Data listing Block Start

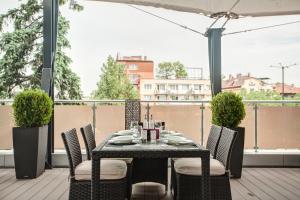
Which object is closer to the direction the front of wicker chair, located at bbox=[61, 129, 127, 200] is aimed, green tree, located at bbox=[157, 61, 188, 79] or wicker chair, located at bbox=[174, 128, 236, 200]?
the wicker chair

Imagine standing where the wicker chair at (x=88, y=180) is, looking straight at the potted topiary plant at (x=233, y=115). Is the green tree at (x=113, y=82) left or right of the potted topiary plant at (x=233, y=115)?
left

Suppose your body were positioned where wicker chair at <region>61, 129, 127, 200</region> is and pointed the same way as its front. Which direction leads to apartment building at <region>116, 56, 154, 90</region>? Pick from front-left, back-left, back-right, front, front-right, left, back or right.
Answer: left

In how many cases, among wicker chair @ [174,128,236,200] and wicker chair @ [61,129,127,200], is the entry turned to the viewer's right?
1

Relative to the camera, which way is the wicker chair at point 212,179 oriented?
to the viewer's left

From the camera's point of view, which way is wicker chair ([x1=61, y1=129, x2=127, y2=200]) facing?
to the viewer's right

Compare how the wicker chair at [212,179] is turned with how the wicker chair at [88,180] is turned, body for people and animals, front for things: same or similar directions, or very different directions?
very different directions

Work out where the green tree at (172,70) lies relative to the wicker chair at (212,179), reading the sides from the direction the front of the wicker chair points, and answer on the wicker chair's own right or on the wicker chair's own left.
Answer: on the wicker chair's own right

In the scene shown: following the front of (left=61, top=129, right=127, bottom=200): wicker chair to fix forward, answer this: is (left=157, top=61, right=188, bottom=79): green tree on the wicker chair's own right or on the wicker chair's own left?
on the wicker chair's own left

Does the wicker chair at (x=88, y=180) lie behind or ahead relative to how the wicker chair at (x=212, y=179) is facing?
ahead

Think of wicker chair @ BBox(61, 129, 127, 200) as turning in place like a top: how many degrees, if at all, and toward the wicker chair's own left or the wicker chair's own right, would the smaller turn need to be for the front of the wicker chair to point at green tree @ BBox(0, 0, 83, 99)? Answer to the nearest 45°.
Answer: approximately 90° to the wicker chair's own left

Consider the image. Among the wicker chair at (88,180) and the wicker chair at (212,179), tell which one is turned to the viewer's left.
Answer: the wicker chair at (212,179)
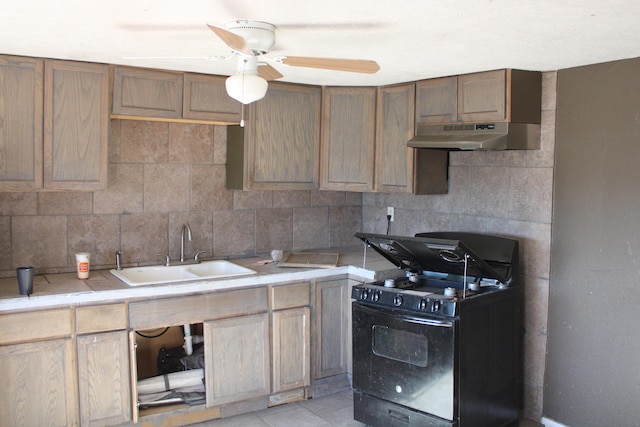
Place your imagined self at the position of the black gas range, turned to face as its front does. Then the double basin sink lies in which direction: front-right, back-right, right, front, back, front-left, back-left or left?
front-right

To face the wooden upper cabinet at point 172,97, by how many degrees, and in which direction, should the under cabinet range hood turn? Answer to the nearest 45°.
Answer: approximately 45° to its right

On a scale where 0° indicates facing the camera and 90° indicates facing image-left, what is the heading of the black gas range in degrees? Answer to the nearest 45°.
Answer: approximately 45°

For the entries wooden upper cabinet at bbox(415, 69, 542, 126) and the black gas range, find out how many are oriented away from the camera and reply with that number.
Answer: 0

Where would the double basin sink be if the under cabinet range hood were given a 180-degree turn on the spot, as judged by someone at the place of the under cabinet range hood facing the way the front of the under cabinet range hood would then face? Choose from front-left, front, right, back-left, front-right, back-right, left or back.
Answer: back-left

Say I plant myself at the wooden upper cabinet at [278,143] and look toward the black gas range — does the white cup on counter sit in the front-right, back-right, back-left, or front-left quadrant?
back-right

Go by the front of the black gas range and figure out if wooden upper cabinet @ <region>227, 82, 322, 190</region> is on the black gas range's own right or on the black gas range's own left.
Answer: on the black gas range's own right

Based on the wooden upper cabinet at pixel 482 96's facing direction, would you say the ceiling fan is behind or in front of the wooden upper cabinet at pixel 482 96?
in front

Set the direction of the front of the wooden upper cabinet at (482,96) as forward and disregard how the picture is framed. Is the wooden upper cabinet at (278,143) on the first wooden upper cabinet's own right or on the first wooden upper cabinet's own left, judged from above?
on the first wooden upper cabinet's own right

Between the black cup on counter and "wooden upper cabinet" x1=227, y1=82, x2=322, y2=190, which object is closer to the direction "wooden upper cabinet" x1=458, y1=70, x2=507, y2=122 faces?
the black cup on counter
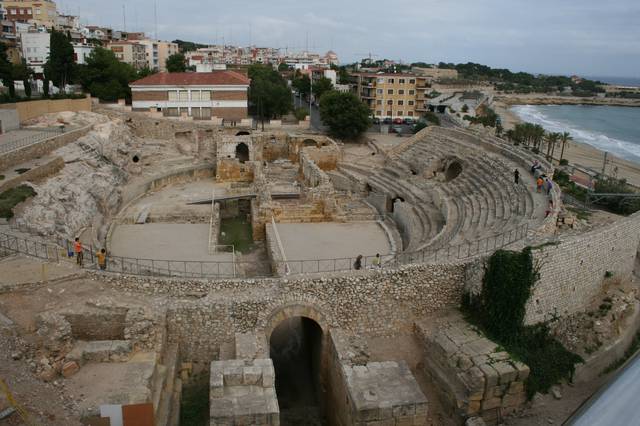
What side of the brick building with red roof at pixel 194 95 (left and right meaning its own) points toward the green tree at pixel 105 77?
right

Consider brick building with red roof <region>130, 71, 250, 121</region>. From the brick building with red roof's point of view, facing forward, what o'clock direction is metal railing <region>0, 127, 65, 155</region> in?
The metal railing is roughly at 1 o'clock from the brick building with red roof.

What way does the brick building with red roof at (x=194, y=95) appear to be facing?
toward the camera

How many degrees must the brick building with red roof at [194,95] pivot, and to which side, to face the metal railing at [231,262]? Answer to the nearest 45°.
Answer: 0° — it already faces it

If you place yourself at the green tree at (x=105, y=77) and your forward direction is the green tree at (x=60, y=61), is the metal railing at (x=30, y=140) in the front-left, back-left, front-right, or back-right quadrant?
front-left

Data listing Block End
Data listing Block Start

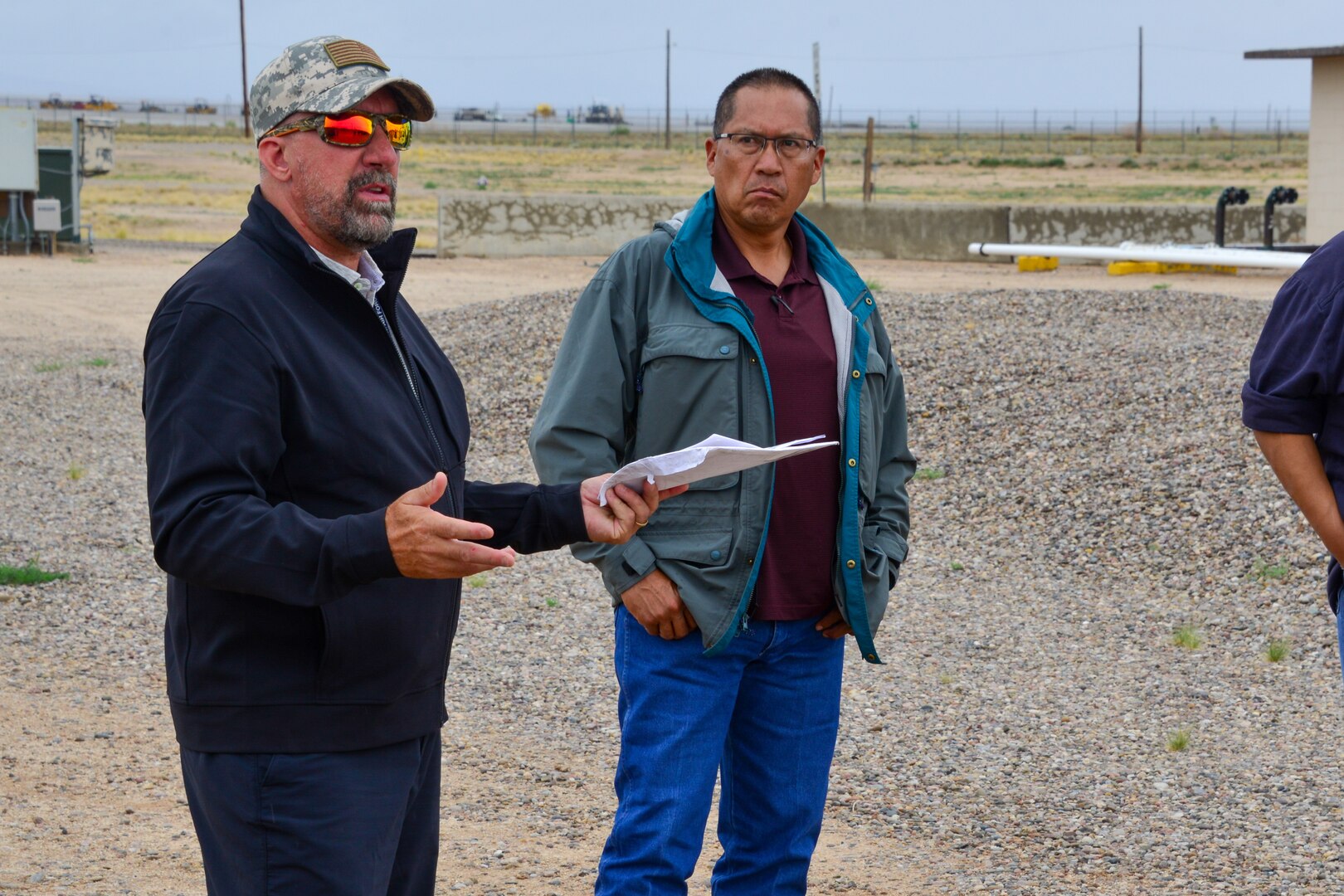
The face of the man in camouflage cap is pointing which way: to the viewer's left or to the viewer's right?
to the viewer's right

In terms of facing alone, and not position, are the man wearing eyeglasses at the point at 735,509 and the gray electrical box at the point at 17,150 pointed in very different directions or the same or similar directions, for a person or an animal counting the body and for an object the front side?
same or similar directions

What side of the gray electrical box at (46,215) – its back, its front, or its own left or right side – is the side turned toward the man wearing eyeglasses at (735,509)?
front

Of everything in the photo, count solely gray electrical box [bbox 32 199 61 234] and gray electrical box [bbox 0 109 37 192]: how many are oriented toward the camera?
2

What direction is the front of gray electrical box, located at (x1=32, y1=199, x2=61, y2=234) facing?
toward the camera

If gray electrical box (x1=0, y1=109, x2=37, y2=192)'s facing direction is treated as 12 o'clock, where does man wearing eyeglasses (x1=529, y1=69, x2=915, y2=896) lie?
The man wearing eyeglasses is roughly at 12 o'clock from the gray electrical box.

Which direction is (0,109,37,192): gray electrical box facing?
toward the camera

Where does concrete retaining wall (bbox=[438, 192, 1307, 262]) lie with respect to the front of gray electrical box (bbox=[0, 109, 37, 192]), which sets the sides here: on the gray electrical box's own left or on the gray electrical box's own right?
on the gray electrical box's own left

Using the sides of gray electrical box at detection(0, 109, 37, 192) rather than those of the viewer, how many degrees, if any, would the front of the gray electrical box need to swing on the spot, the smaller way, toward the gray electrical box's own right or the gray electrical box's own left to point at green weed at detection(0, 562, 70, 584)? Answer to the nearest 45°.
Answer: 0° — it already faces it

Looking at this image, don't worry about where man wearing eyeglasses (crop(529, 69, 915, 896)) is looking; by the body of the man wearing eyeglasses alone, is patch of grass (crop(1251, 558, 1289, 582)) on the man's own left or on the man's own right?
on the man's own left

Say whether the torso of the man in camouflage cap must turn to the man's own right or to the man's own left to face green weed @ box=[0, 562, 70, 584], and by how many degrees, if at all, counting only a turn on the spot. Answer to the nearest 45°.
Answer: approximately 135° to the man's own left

Data listing Block End
Data listing Block Start

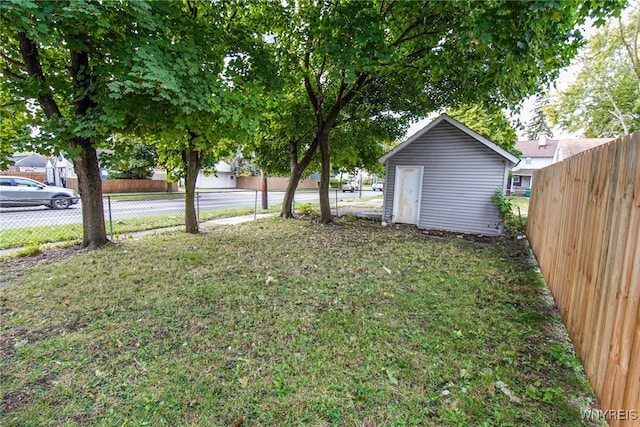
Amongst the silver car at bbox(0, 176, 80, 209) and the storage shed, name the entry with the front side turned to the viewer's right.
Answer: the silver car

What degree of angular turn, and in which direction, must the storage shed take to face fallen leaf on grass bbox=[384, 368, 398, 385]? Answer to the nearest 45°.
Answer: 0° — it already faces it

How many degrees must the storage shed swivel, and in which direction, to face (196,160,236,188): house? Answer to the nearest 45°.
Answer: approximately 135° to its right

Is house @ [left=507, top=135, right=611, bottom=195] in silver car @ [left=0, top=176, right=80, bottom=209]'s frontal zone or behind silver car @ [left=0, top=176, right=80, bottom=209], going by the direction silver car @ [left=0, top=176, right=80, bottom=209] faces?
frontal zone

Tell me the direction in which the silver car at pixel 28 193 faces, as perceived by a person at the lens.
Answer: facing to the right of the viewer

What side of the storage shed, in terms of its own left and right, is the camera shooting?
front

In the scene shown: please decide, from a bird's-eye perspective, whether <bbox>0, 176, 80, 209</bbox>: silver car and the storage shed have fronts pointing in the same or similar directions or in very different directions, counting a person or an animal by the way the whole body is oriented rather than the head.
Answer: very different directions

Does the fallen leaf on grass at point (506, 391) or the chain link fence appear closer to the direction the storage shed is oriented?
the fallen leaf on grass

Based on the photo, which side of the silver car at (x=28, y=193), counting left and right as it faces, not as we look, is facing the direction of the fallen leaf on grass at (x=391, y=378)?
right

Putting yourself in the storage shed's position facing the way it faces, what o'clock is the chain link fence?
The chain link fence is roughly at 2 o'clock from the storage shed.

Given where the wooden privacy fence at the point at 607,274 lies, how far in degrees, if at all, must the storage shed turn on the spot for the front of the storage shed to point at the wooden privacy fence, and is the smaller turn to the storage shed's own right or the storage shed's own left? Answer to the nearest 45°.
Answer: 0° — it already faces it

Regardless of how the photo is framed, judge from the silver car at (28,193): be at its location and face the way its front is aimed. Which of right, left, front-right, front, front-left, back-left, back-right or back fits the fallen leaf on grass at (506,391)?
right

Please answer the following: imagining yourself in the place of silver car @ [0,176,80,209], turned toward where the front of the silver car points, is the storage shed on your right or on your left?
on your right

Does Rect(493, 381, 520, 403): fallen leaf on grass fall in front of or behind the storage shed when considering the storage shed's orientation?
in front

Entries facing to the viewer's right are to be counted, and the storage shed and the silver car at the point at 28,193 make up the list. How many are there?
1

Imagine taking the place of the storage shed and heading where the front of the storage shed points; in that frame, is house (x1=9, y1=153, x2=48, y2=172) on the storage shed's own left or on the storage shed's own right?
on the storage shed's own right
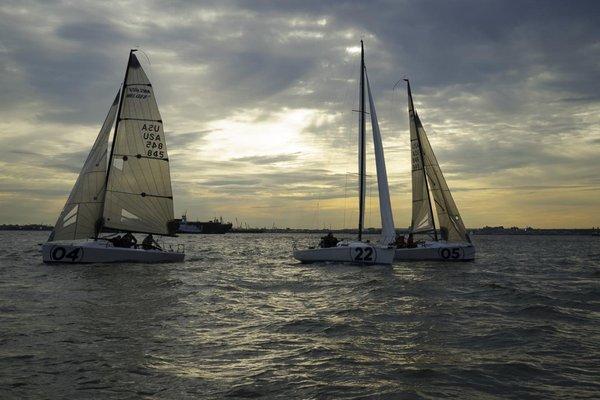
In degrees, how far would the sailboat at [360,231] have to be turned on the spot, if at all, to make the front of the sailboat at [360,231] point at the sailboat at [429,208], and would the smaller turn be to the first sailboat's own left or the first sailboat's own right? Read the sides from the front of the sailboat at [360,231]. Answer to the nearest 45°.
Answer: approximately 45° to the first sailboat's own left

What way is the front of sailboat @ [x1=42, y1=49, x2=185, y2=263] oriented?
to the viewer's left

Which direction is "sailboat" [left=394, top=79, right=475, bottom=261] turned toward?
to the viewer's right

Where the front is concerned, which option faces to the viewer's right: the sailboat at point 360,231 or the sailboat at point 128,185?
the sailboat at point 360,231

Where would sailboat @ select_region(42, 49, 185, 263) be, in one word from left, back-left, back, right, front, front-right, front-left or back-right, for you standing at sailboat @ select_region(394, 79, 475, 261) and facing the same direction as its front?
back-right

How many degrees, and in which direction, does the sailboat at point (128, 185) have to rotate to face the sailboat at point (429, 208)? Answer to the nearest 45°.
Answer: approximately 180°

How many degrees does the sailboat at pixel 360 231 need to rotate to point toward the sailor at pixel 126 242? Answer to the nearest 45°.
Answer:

Data listing Block End

● Work order: Give back everything in the data from the line containing "In terms of facing" down to the line containing "The man wearing eyeglasses is", changing "bbox" to "box" and leaving all else unchanged.

● Result of the exercise:
In terms of facing alone, and not position, are the man wearing eyeglasses at the point at 735,509 and the gray electrical box at the point at 17,150 pointed in very different directions or the same or similar directions, for a person or an animal counting the body and for an object the front side?
same or similar directions

What side of the gray electrical box at (46,215) – its back, its front, or its own left or right side – is the side turned toward the man wearing eyeglasses at (735,509)?
front

Of everything in the photo, count solely gray electrical box [box 32 199 61 234] and gray electrical box [box 0 109 37 192]: how many are oriented toward the camera?
2

What direction is the front of gray electrical box, located at (x1=32, y1=199, x2=61, y2=234) facing?
toward the camera

If gray electrical box (x1=0, y1=109, x2=37, y2=192)'s facing direction is treated as 12 o'clock, where does man wearing eyeglasses (x1=529, y1=69, x2=915, y2=896) lie?
The man wearing eyeglasses is roughly at 12 o'clock from the gray electrical box.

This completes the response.